Sophie Calle : Pré-texte à la création
Sophie Calle remonte à Montréal l’oeuvre qu’elle a présentée l’an dernier dans le Pavillon français à la Biennale de Venise. Rencontre.
Peut-on quitter quelqu’un par courriel, après quatre ans en commun, et se croire authentique? Étrangement, tout a débuté par une fin. La fin d’une histoire amoureuse. Le jour de la parution de son ouvrage dédié à Sophie Calle, un écrivain, identifié vaguement par la lettre G., envoie un courriel de rupture à celle-ci, de passage à Berlin. Là débute un gigantesque projet pour la célèbre artiste française, qui consiste à demander à des femmes (une centaine) d’interpréter, de lire, de relire, de comprendre cette lettre qui s’achève par ces mots sibyllins: "Prenez soin de vous."
Voir: Il n’y a pas d’hommes dans cette expo. Vous n’auriez pas pu mieux comprendre comment ceux-ci voient les relations amoureuses en leur demandant leur interprétation de cette lettre?
Sophie Calle: "Ce n’était pas mon but. Je ne savais pas comment répondre à cette lettre de rupture. Et j’ai demandé à des femmes d’y répondre pour moi. Ce n’est pas un travail sociologique ou thérapeutique que je voulais faire. J’aurais pu partir en voyage ou m’acheter une robe… Ce n’est pas non plus une vengeance. C’est une oeuvre."

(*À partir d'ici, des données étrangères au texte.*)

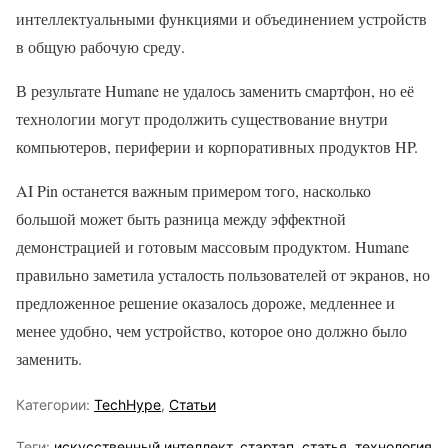
интеллектуальными функциями и объединением устройств
в общую рабочую среду.
В результате Humane не удалось заменить смартфон, но её
технологии могут продолжить существование внутри
компьютеров, периферии и корпоративных продуктов HP.
AI Pin останется важным примером того, насколько
большой может быть разница между эффектной
демонстрацией и готовым массовым продуктом. Humane
правильно заметила усталость пользователей от экранов, но
предложенное решение оказалось дороже, медленнее и
менее удобно, чем устройство, которое оно должно было
заменить.
Категории:
TechHype
,
Статьи
Теги:
искусственный интеллект
,
стартап
,
статья
,
технология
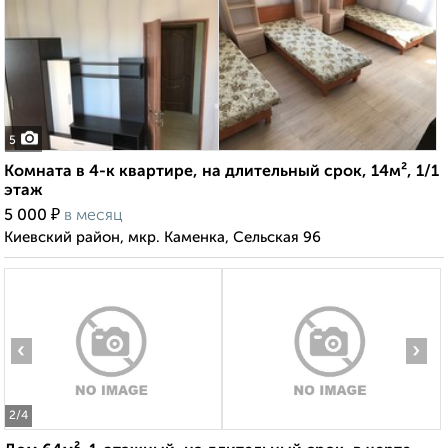
5
Комната в 4-к квартире, на длительный срок, 14м², 1/1
этаж
₽
5 000
в месяц
Киевский район, мкр. Каменка, Сельская 96
‹
›
2
/4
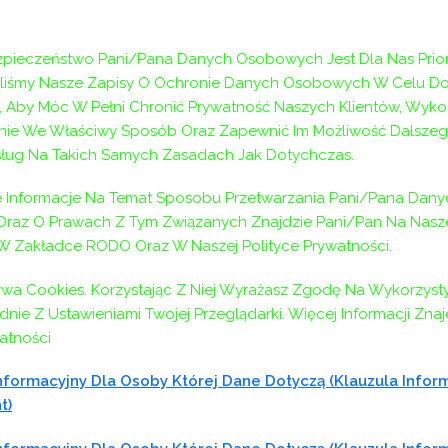
pieczeństwo Pani/Pana Danych Osobowych Jest Dla Nas Prior
aliśmy Nasze Zapisy O Ochronie Danych Osobowych W Celu D
 Aby Móc W Pełni Chronić Prywatność Naszych Klientów, Wyko
ie We Właściwy Sposób Oraz Zapewnić Im Możliwość Dalszeg
ług Na Takich Samych Zasadach Jak Dotychczas.
Informacje Na Temat Sposobu Przetwarzania Pani/Pana Dany
az O Prawach Z Tym Związanych Znajdzie Pani/Pan Na Naszej
 W Zakładce RODO Oraz W Naszej Polityce Prywatności.
ywa Cookies. Korzystając Z Niej Wyrażasz Zgodę Na Wykorzyst
nie Z Ustawieniami Twojej Przeglądarki. Więcej Informacji Zna
atności
formacyjny Dla Osoby Której Dane Dotyczą (klauzula Infor
t)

Vous faites une oeuvre féministe?
"Ce n’est pas à moi de qualifier mon travail. Si nous avions à parler de cette question du féminisme, nous aurions déjà à définir pendant des heures ce que vous et moi entendons par là."
Vous ne voulez pas théoriser votre travail?
"C’est plus à vous de le faire. Quand j’étais maoïste, je ne lisais pas Mao, je militais. Quand j’étais féministe, je faisais des avortements. J’ai senti qu’il y avait une forme possible dans ce projet."
À vous entendre parler, j’ai le sentiment que vous êtes plus dans le faire. Comment savez-vous que l’oeuvre est intéressante?
"Cela se situe plus dans l’intuition."
Il y a beaucoup d’humour dans votre travail.
"Cela vous étonne?"
Je vous imaginais plus dramatique, surtout à la suite du livre Douleur exquise [qui traitait d’une autre séparation, celle-ci apprise par télégramme…].
"Je ne suis pas une victime. Dans ce projet, il y a une manière de renverser la situation, d’avoir du pouvoir."
Vous êtes restée amie avec cet homme que vous ne vouliez plus revoir, pourquoi?
"Car il a su finalement être généreux, il a eu la noblesse de comprendre l’intérêt de ce projet."
À voir si vous aimez /
Fragments d’un discours amoureux de Roland Barthes
L’AMOUR EN PIÈCES (DE THÉÂTRE)
Voilà une expo qui a tous les ingrédients d’un excellent film. Vous y trouverez une histoire d’amour avec un retournement palpitant, une action peut-être motivée par la vengeance, la présence d’une criminologue, d’une policière, d’une sexologue (et j’en passe)… Le tout a été réécrit et interprété par plusieurs célébrités (actrices, écrivaines, musiciennes…): Victoria Abril, Jeanne Moreau, Arielle Dombasle, Christine Angot, Laurie Anderson, Diam’s, Feist, Peaches… En comparaison, les derniers films d’Altman semblent faire dans l’anonymat.
Mais ne tombons pas dans le piège des apparences. Calle est une maligne. Certains ont tendance à résumer son oeuvre en disant qu’elle expose sa vie privée et celle des autres. C’est une vision bien réductrice. Abordée ainsi, sa récente oeuvre ne serait que le pendant chic et branché de la rupture entre Sarkozy et Cécilia. La vie privée de Calle est une amorce. Au-delà de l’anecdotique de sa rupture, elle travaille sur un sujet plus angoissant. Nous sommes tous englués dans des récits et les moments de vérité sont plutôt rares. La lettre de rupture qu’elle a reçue, point de départ de cette oeuvre, manque d’originalité et de générosité. Même dans les moments les plus intenses de nos vies, des modèles tout faits s’infiltrent dans nos manières d’être. Ce qu’elle reproche à son ex, ce n’est pas de la quitter, mais d’être aussi peu présent dans cette lettre signée, mais pas assez assumée. En digne héritière de Roland Barthes, Calle interroge les récits collectifs pour tenter de les ruiner.